■ Görev tanımı
Aşağıdaki, Erdoğan'ın Cezayir ziyareti ve Türkiye-Cezayir ilişkisi üzerine yazıyı son cümlesinden sonra sürdürebilir misin?

Cumhurbaşkanı Erdoğan’ın ziyareti ve Türkiye-Cezayir ilişkisi

Türkiye Cezayir’i sömürecek diyenler tarih konusunda aşırı cahil ve gerçekten çok utanç vericiler. O cahillere diyorum ki Barbaros Hayrettin’i veya Komutan Aruj’u araştırsınlar belki biraz anlarlar. Endülüs’ün düşüşünden sonra Türkiye müdahale etmeseydi Cezayir’in de düşeceğini belki o zaman anlarlar. Ne yazık ki bugün biz artık dünün Cezayirlileri gibi değiliz.

Haber Merkezi Yeni Şafak

DR. ANDURREZZAK MUKRİ - BARIŞ TOPLUMU HAREKETİ LİDERİ

Bu makalede Türkiye Cumhurbaşkanı Sayın Recep Tayip Erdoğan’ın Cezayir ziyaretinden ve samimiyetinden doğan tartışmalar ele alınacak. Dolayısıyla bu makalede birçok soruya cevap verilecek. Bilinmelidir ki, Türkiye’ye karşı ideolojik tavır sergileyenlerin, Cezayir halkının hissiyatını bilmeyen ve Cezayir’in tarihi hakkında cahil, Cezayir Arap İslam milletinin menfaatlerini gözetmeyen, hatta yabancı güçlere hizmet eden bir grup olduklarını belirtmekte fayda var.

■ Veri kümesi kayıtları
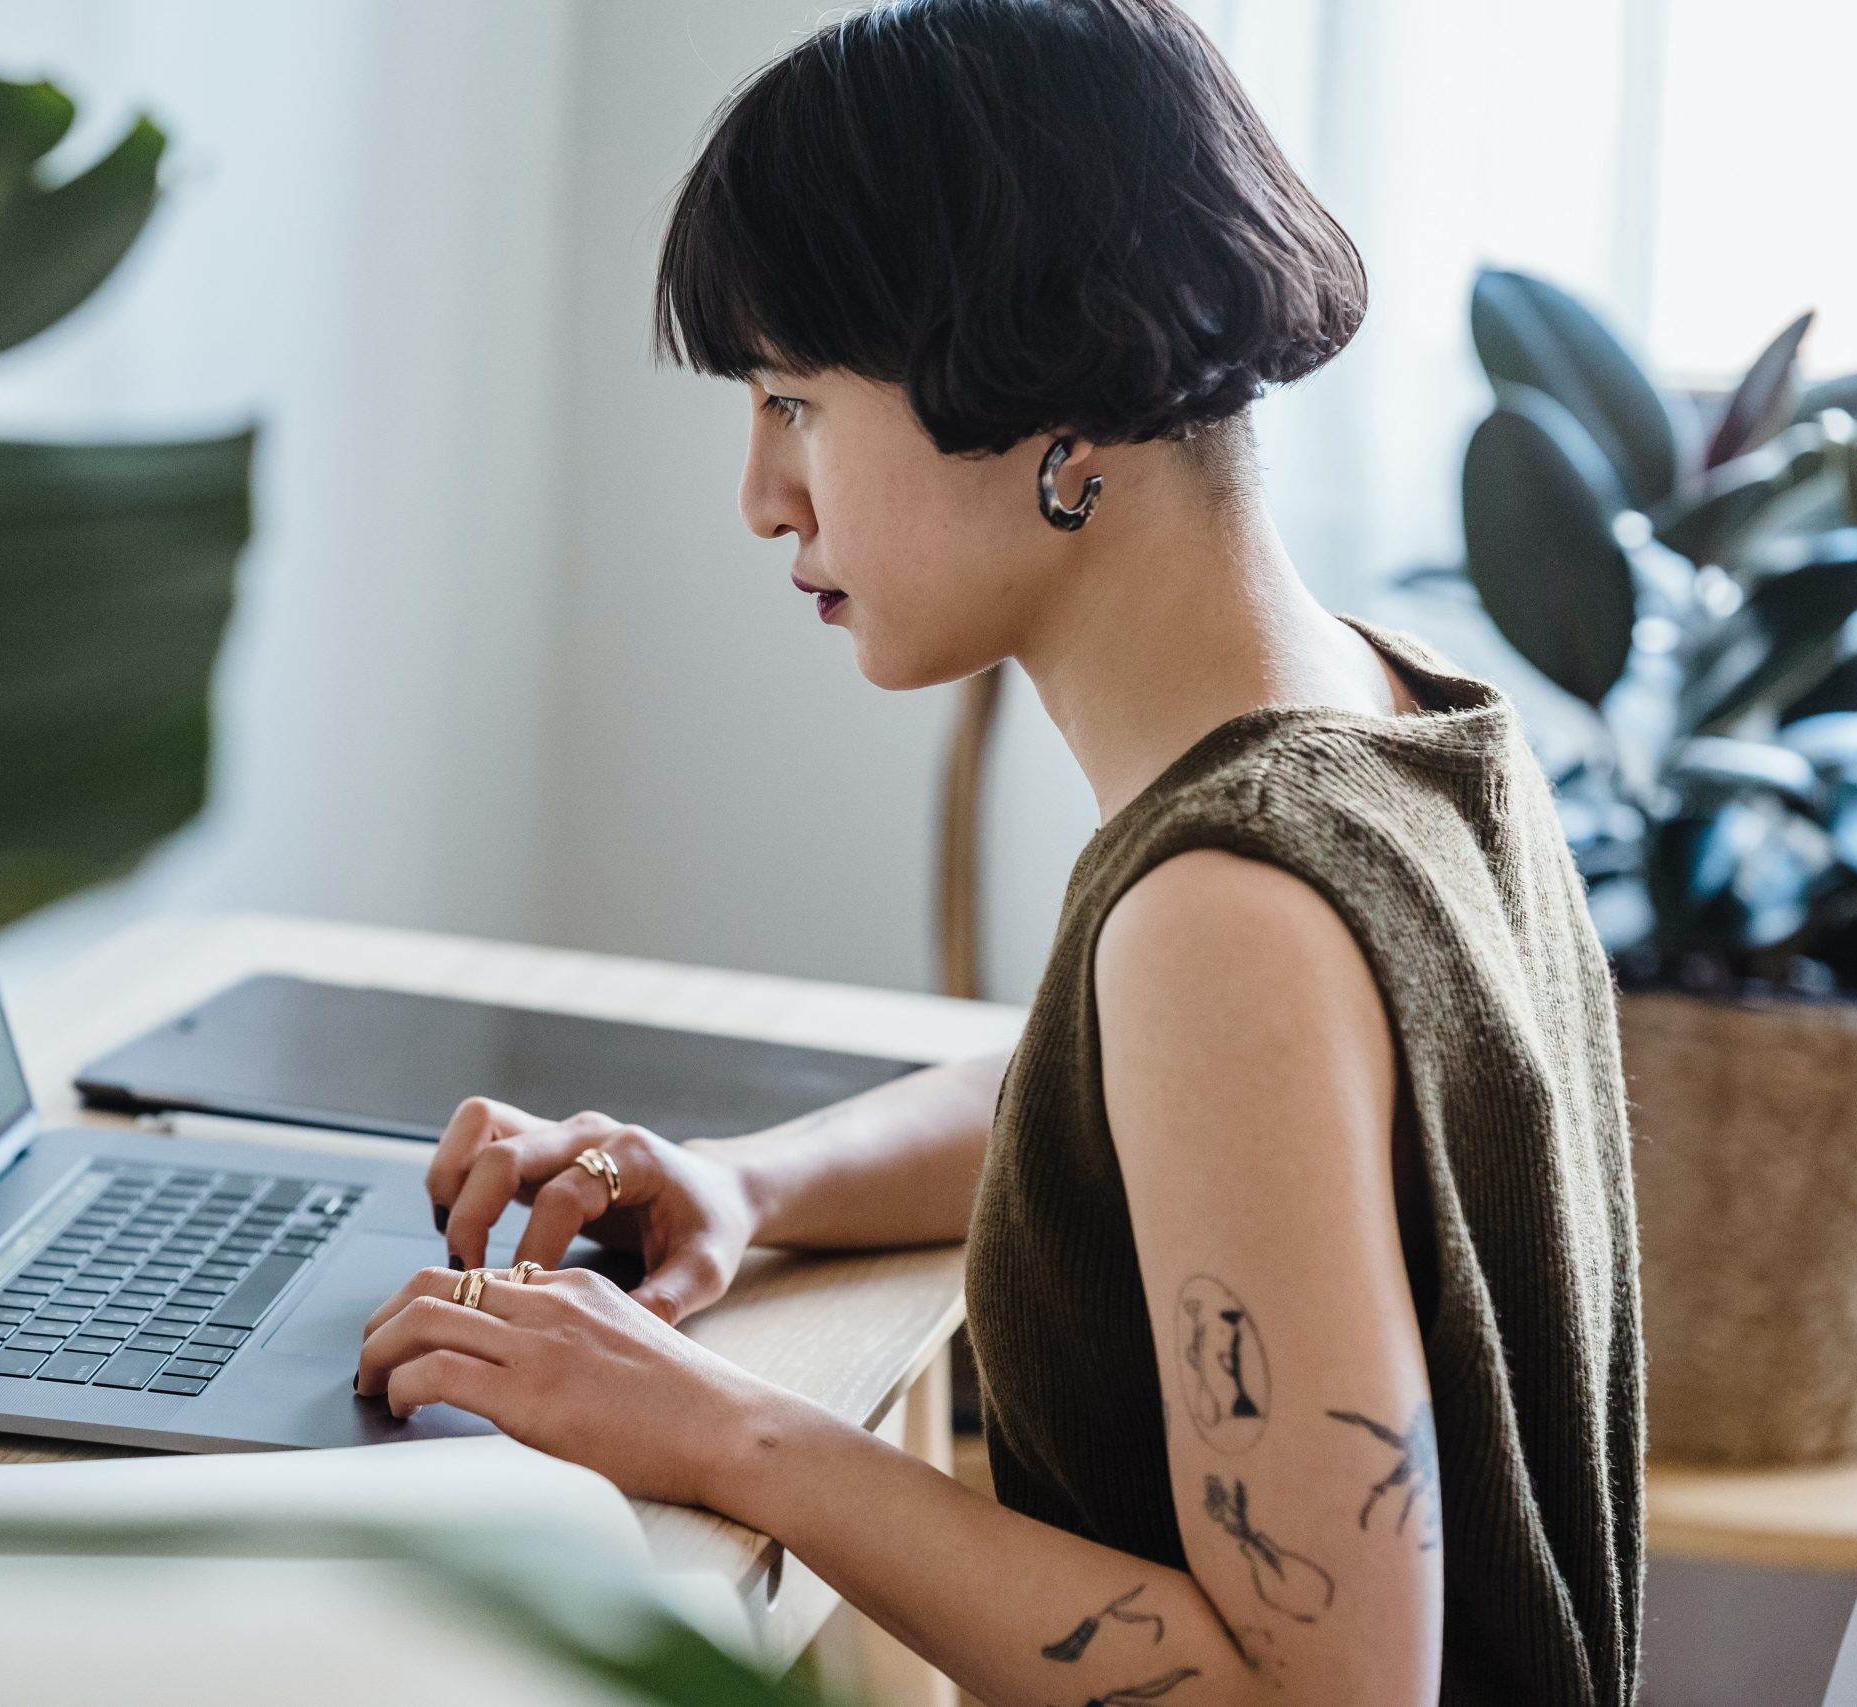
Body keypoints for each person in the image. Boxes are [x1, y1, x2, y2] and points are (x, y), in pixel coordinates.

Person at [354, 4, 1641, 1704]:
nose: (761, 494)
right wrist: (756, 1183)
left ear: (1057, 403)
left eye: (796, 400)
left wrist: (727, 1434)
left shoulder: (1223, 912)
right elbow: (1166, 1124)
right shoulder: (1400, 720)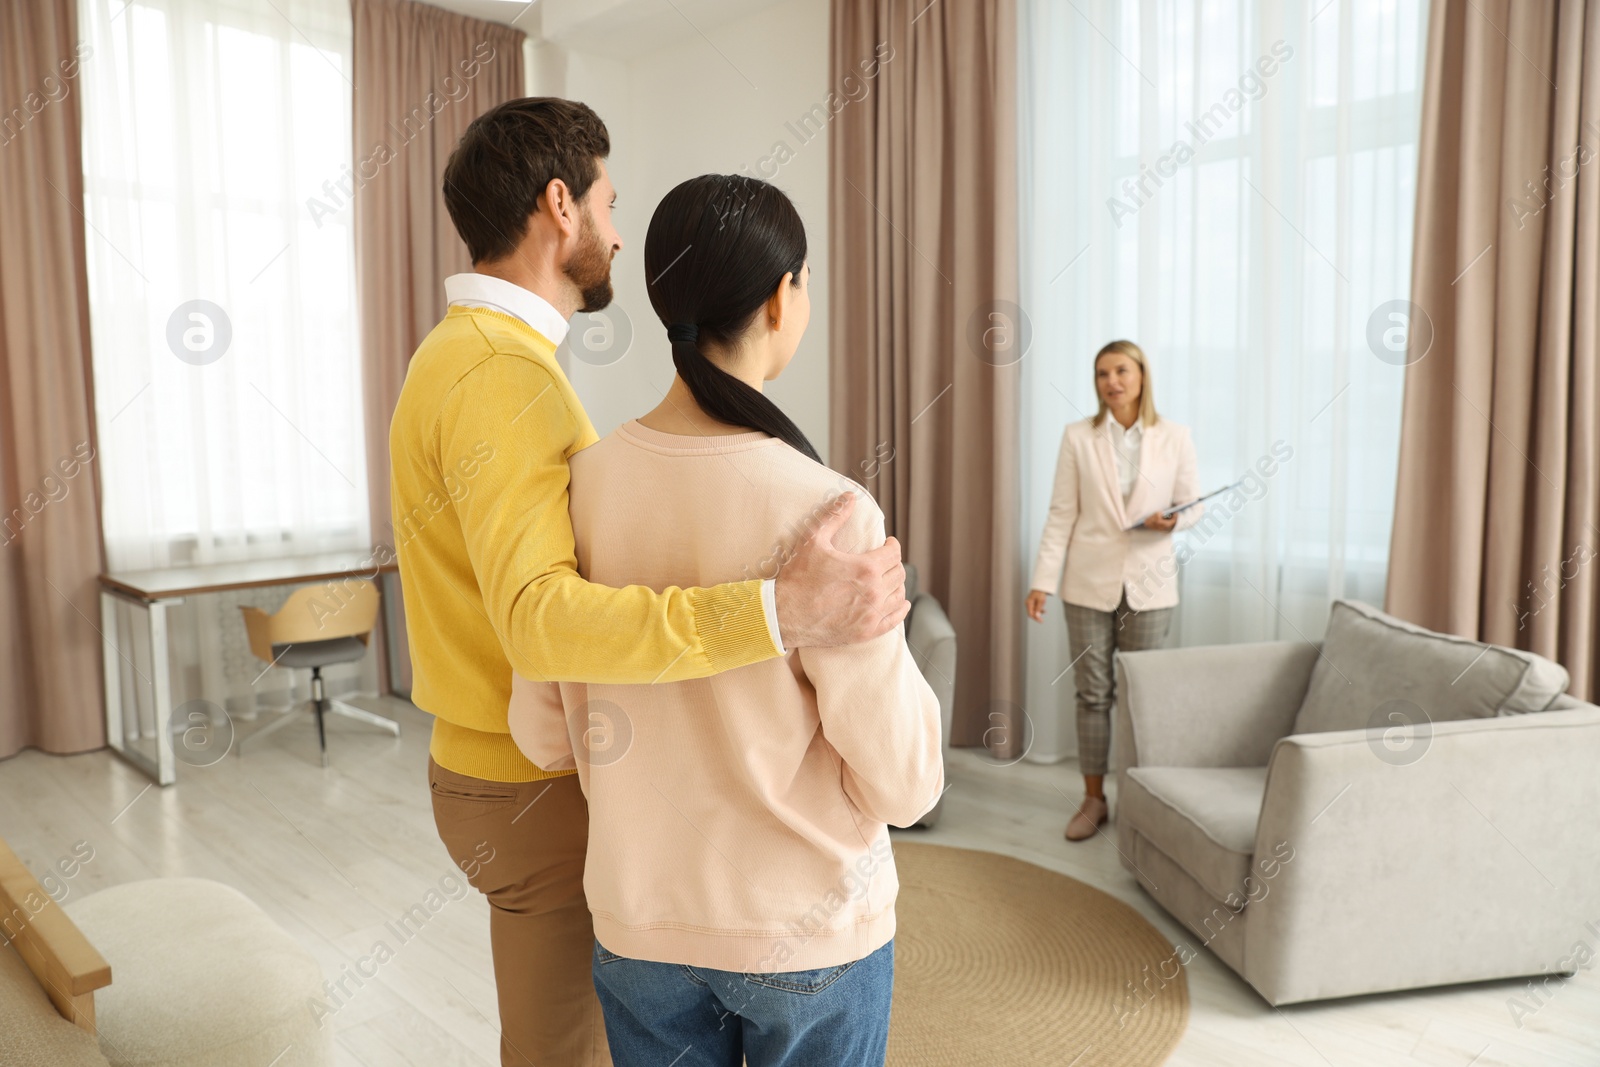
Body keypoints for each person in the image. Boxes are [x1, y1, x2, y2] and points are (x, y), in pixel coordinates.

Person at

■ Görevin sonucu
Vatanseverlik, fedakârlık isteyen bir duygu olup ispatlanması ve kanıtlanması uzun seneler alır. Ancak vatanseverlik adı altında atıp tutmalar fedakârlık istemez, hatta onu ispatlayacak tarih dahi yokdur. Anlamsız hareketlerden ibaret bu tavırlar hakiki vatanseverleri engelleyemez. Onlar bu ülkenin geleceği için dış ilişkiler kuruyor. Şükürler olsun ki bu ülkeye hizmetlerimiz hem ses hem görüntü ile ispatlanmış olup her şekilde kaydedilmiştir. (Cezayir’de şüphe ve kargaşa zamanlarında 1994 yılında Şikago’da gerçekleşen İslami Konferans’ta Şeyh Mahfuz ile seminer kayıtlarıma bakabilirsiniz.) Ümmet bilinci ile hareket eden ile aşiret (kabile) bilinci (asabiyet) ile hareket eden arasında dağlar kadar fark var. Vatan bilinci ile insanlığa hizmet eden ile vatanseverliği bahane edip her gün vatanını sırtından vuran arasında dağlar kadar fark var. Bilhassa kamuoyu tarafından dış güçlerin ajanı oldukları tespit edilen, dostlarının dahi savunamadıkları o gruplar yok mu?..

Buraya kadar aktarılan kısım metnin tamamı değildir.